Data Mining

Syllabus and Description

David Madigan

Department of Statistics

Columbia University





Data Mining is a dynamic and fast growing field at the interface of Statistics and Computer Science. The emergence of massive datasets containing millions or even billions of observations provides the primary impetus for the field. Such datasets arise, for instance, in large-scale retailing, telecommunications, astronomy, computational biology, and internet commerce. The analysis of data on this scale presents exciting new computational and statistical challenges.

This course will provide an overview of current research in data mining and will be suitable for graduate students from many disciplines. The prerequisites for the class are basic computing proficiency as well as knowledge of elementary concepts in probability and statistics. The course will include a project component we will discuss this in the first class or two.


Outline of Course Structure

The syllabus below describes in outline the material we hope to cover. This may change as we go, depending on time constraints and the interests of the students in the class.

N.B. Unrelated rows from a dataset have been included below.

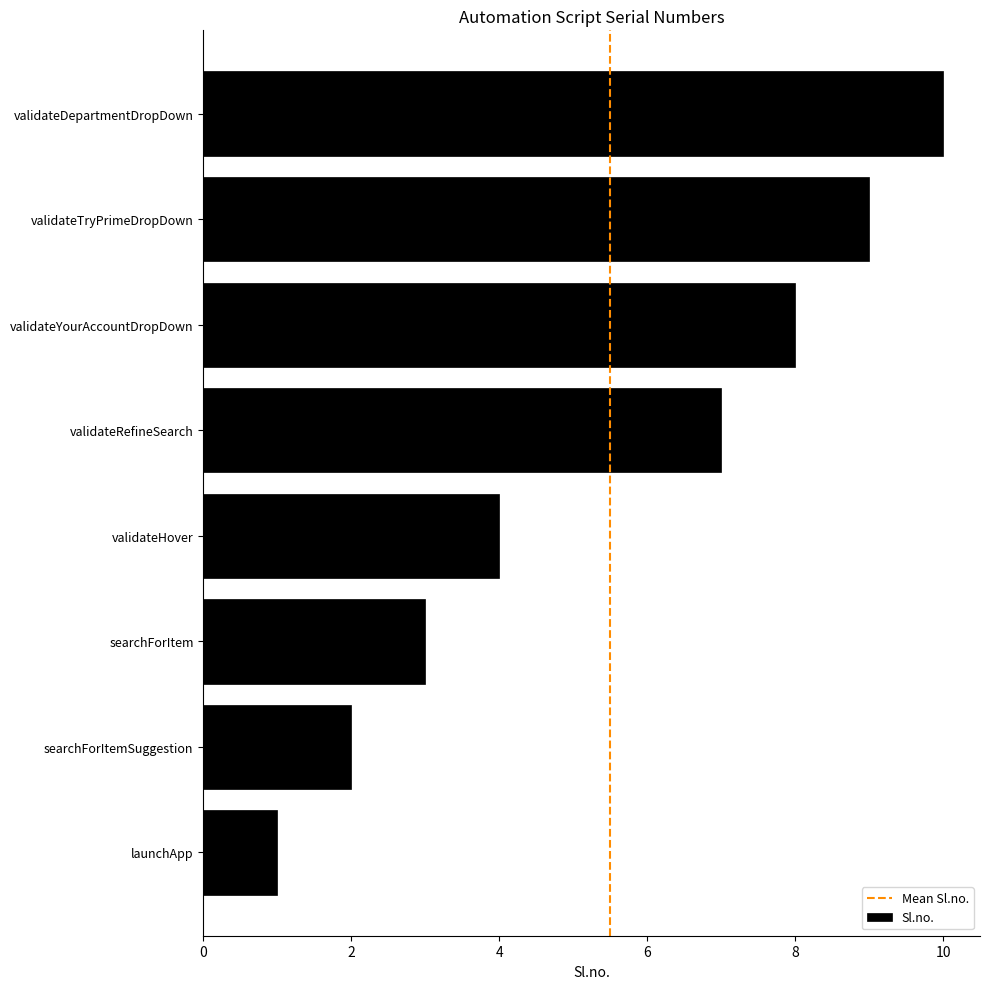

The chart shows a value of 4 at validateHover. True or false?

True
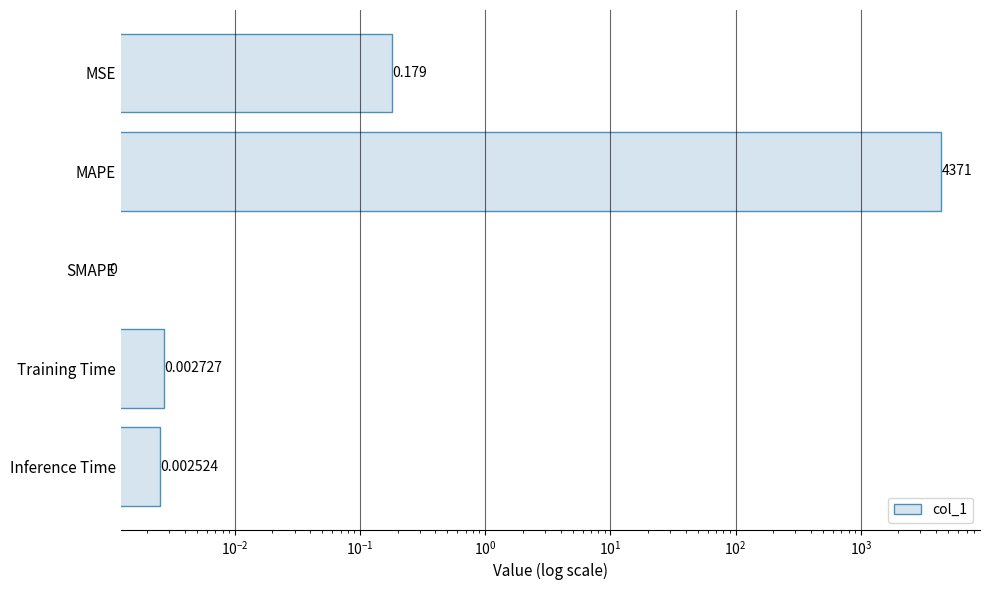

What is the maximum value shown in the chart?

4370.7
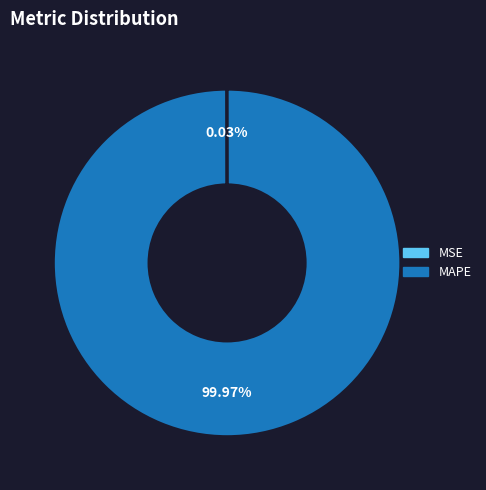

Which category has the biggest portion of the pie?

MAPE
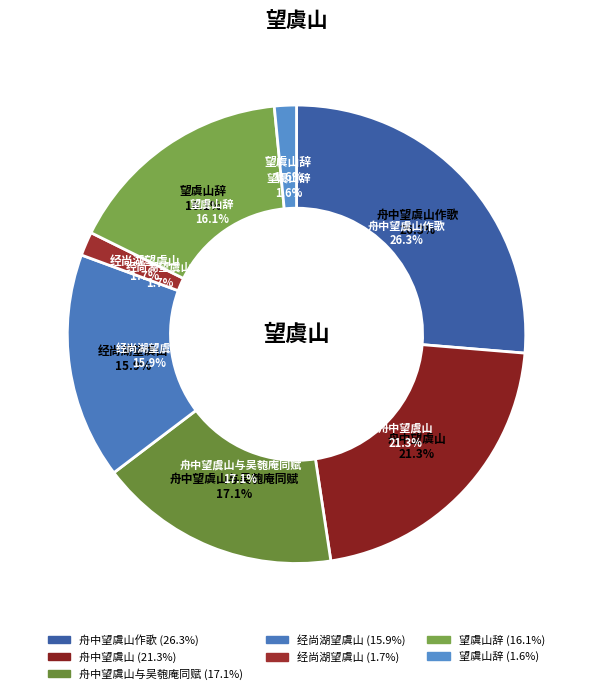

Which category has the biggest portion of the pie?

舟中望虞山作歌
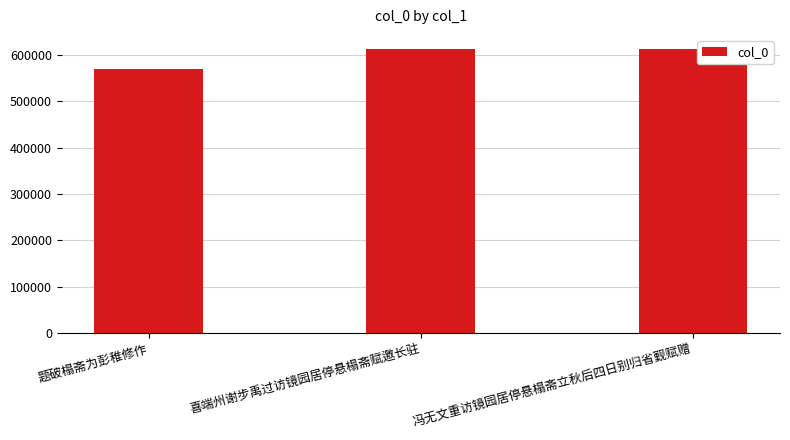

What is the approximate value at 喜端州谢步禹过访镜园居停悬榻斋赋邀长驻?

612358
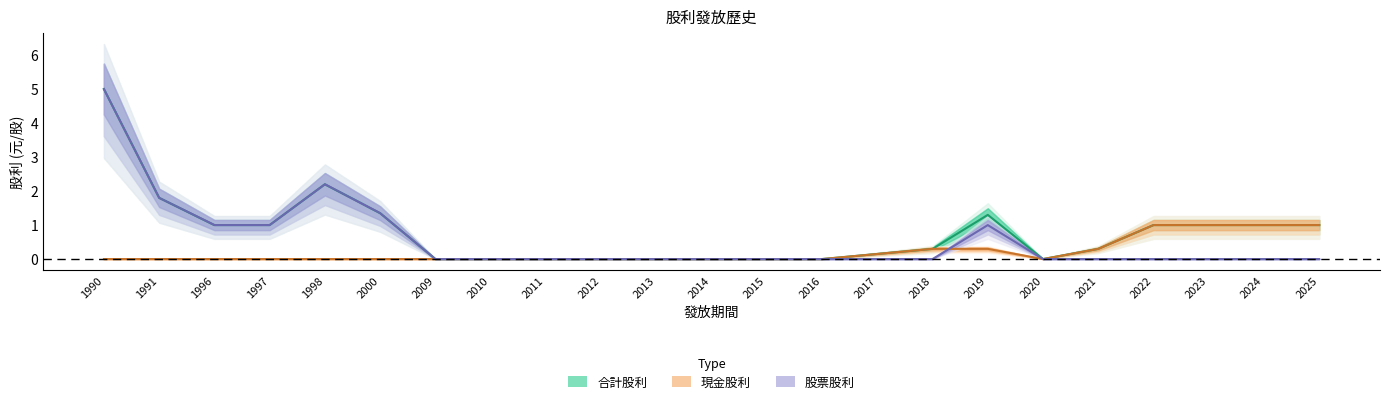

Rank the categories by 現金股利 value from lowest to highest.

1990, 1991, 1996, 1997, 1998, 2000, 2009, 2010, 2011, 2012, 2013, 2014, 2015, 2016, 2020, 2017, 2018, 2019, 2021, 2022, 2023, 2024, 2025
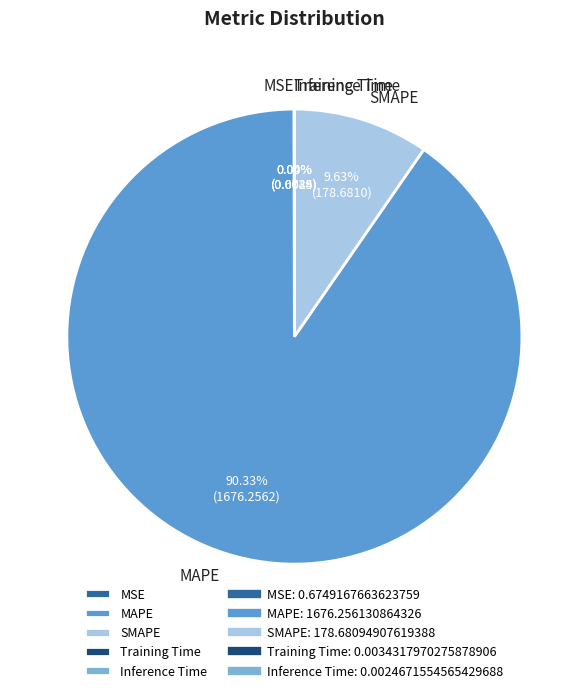

What is the largest slice in the pie chart?

MAPE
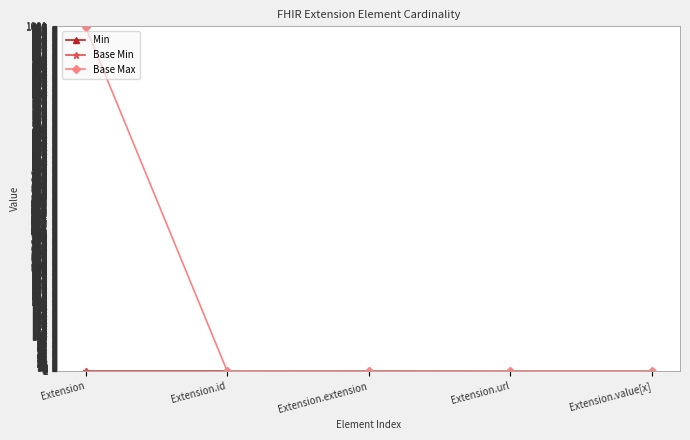

Is this an area chart (filled region under the line)?

No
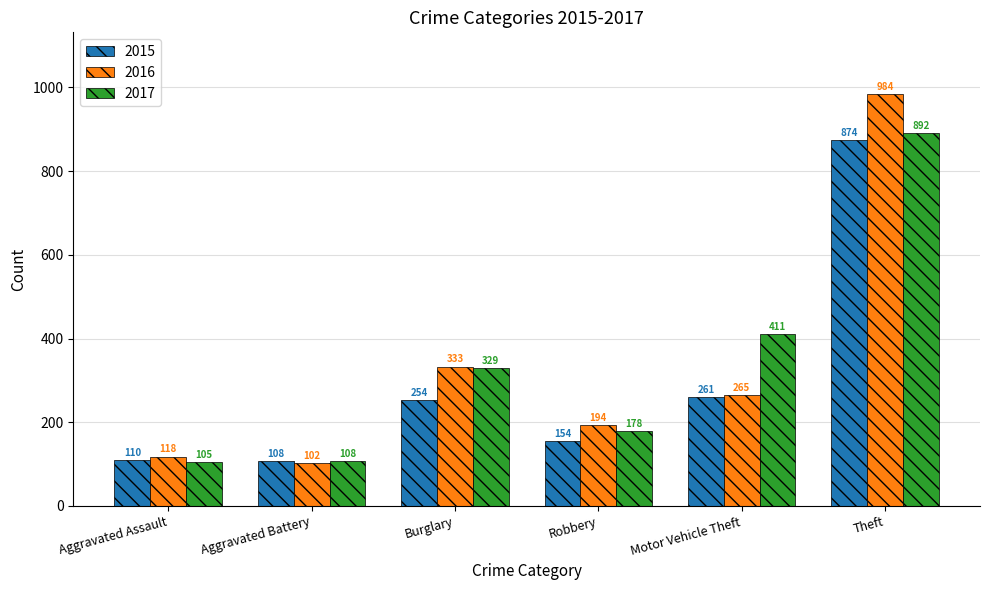

What are all the series names shown in the legend?

2015, 2016, 2017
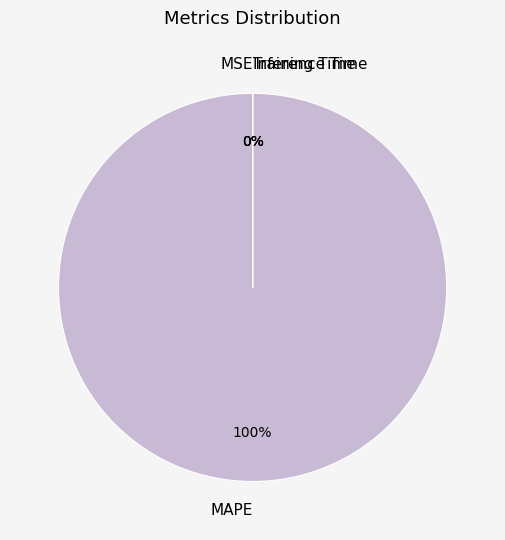

Which category has the biggest portion of the pie?

MAPE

Data mining is a very broad area, encompassing ideas from statistics, machine learning, databases, and visualization. We cannot hope to cover all aspects of data mining in depth. Instead, the course aims to introduce some of the major concepts and explore a few of them in depth.


  1. Introduction and Motivation
  2. what is data mining? how does it relate to knowledge discovery in databases? what is the data mining process? what are typical applications? what kinds of data do people mine? introduction to the major classes of techniques: exploratory analysis, descriptive modeling, pattern and rule discovery, and retrieval by content.

  3. Databases and data warehousing
  4. relational databases & SQL, the data warehousing process, data warehousing designs,


  5. Exploratory Data Analysis and Visualization

  7. An Overview of Data Mining Algorithms

  9. Modeling for Data Mining
  10. general principles including model scoring, search and optimization

  11. Descriptive Modeling

  13. Predictive modeling

  15. Pattern and rule discovery

  17. Text mining

  19. Bayesian data mining

  21. Observational Studies



T. Hastie, R. Tibshirani, and J. Friedman (2001) The Elements of Statistical Learning: data mining, inference and prediction. Springer Verlag.
This will be the primary text for the course.

In addition we will use:

Principles of Data Mining (D. Hand, H. Mannila, and P. Smyth, MIT Press, 2001)

J. Han and M. Kamber (2000) Data mining: concepts and techniques. Morgan Kaufman.